VERSTÄNDNIS PRÜFEN
a. Warum geht laut Sebastian Dullien im Interviewauszug vieles seit dem Amtsantritt der Bundesregierung in Richtung einer sozial-ökologischen Marktwirtschaft? Antworten Sie in ein bis drei Sätzen.
b. Fassen Sie den Absatz des Interviewauszugs, der mit „Sebastian Dullien: Viele der Dinge“ beginnt, als knappe Stichpunktliste zusammen und behalten Sie dabei die wesentlichen Fakten bei.
c. Schreiben Sie aus dem Interviewauszug wortgetreu ab: Beginnen Sie bei den Worten „Nutzt die Bundesregierung“ und hören Sie nach „mit Kürzungen reagiert.“ auf.

═══ TEXT

Sebastian Dullien: Das Messen allein löst die Probleme nicht, aber Dinge, die nicht gemessen werden, werden oftmals komplett vernachlässigt.

Nutzt die Bundesregierung die richtigen Maßnahmen, um das angestrebte Ziel einer "sozial-ökologischen Marktwirtschaft" zu erreichen?

Sebastian Dullien: Viele der Dinge, die seit dem Amtsantritt der Bundesregierung vor zwei Jahren passiert sind, gehen durchaus in die Richtung einer sozial-ökologischen Marktwirtschaft. Der Mindestlohn wurde erhöht, es gab Verbesserungen beim Bürgergeld, da bemüht sich die Regierung um die soziale Absicherung. Und zugleich sind zahlreiche Maßnahmen für die Dekarbonisierung auf den Weg gebracht worden. Die Frage ist, wie es nach dem Urteil des Bundesverfassungsgerichts damit weitergeht. Ich sehe die Gefahr, dass jene Elemente, die für die sozial-ökologische Marktwirtschaft wichtig sind, dem Rotstift zum Opfer fallen, wenn die Bundesregierung auf das Urteil mit Kürzungen reagiert.

══════
═══ BEREITGESTELLTE DATEN

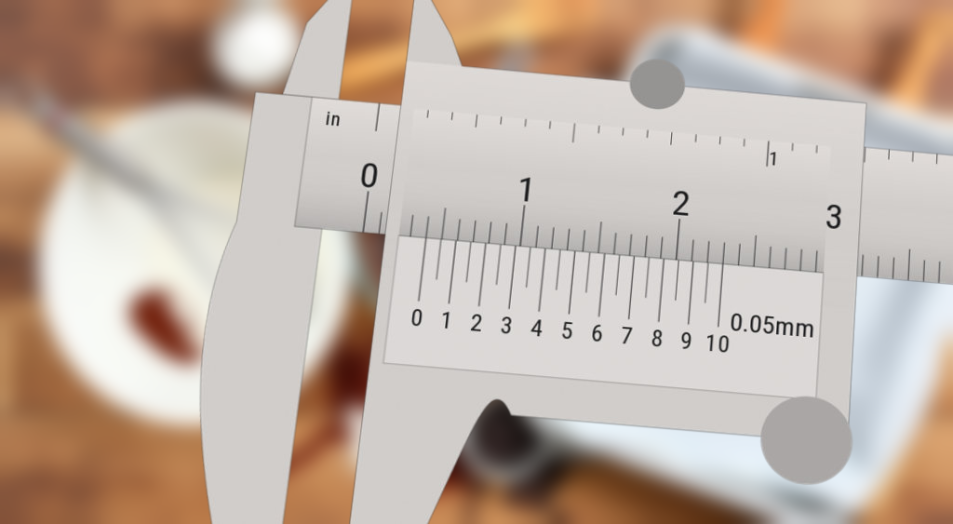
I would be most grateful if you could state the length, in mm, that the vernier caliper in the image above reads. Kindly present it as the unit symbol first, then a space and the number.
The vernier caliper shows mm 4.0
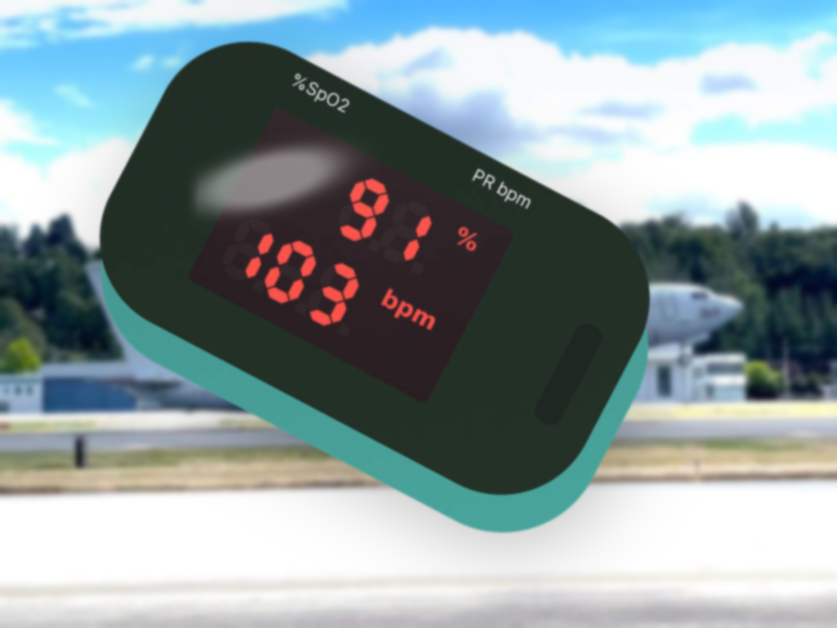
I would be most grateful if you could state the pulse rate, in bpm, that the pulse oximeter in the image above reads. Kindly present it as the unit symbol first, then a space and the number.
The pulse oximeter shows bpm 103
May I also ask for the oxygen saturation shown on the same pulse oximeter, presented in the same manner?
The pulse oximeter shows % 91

══════

LÖSUNGEN
a. Der Mindestlohn wurde erhöht, und beim Bürgergeld gab es Verbesserungen, mit denen sich die Regierung um soziale Absicherung bemüht. Zugleich wurden zahlreiche Maßnahmen für die Dekarbonisierung auf den Weg gebracht.

b.
- Seit dem Amtsantritt vor zwei Jahren geht vieles in Richtung sozial-ökologische Marktwirtschaft.
- Der Mindestlohn wurde erhöht.
- Beim Bürgergeld gab es Verbesserungen zur sozialen Absicherung.
- Zahlreiche Maßnahmen zur Dekarbonisierung wurden auf den Weg gebracht.
- Offen ist, wie es nach dem Urteil des Bundesverfassungsgerichts weitergeht.
- Es besteht die Gefahr, dass wichtige Elemente bei einer Reaktion mit Kürzungen dem Rotstift zum Opfer fallen.

c.
Nutzt die Bundesregierung die richtigen Maßnahmen, um das angestrebte Ziel einer "sozial-ökologischen Marktwirtschaft" zu erreichen?

Sebastian Dullien: Viele der Dinge, die seit dem Amtsantritt der Bundesregierung vor zwei Jahren passiert sind, gehen durchaus in die Richtung einer sozial-ökologischen Marktwirtschaft. Der Mindestlohn wurde erhöht, es gab Verbesserungen beim Bürgergeld, da bemüht sich die Regierung um die soziale Absicherung. Und zugleich sind zahlreiche Maßnahmen für die Dekarbonisierung auf den Weg gebracht worden. Die Frage ist, wie es nach dem Urteil des Bundesverfassungsgerichts damit weitergeht. Ich sehe die Gefahr, dass jene Elemente, die für die sozial-ökologische Marktwirtschaft wichtig sind, dem Rotstift zum Opfer fallen, wenn die Bundesregierung auf das Urteil mit Kürzungen reagiert.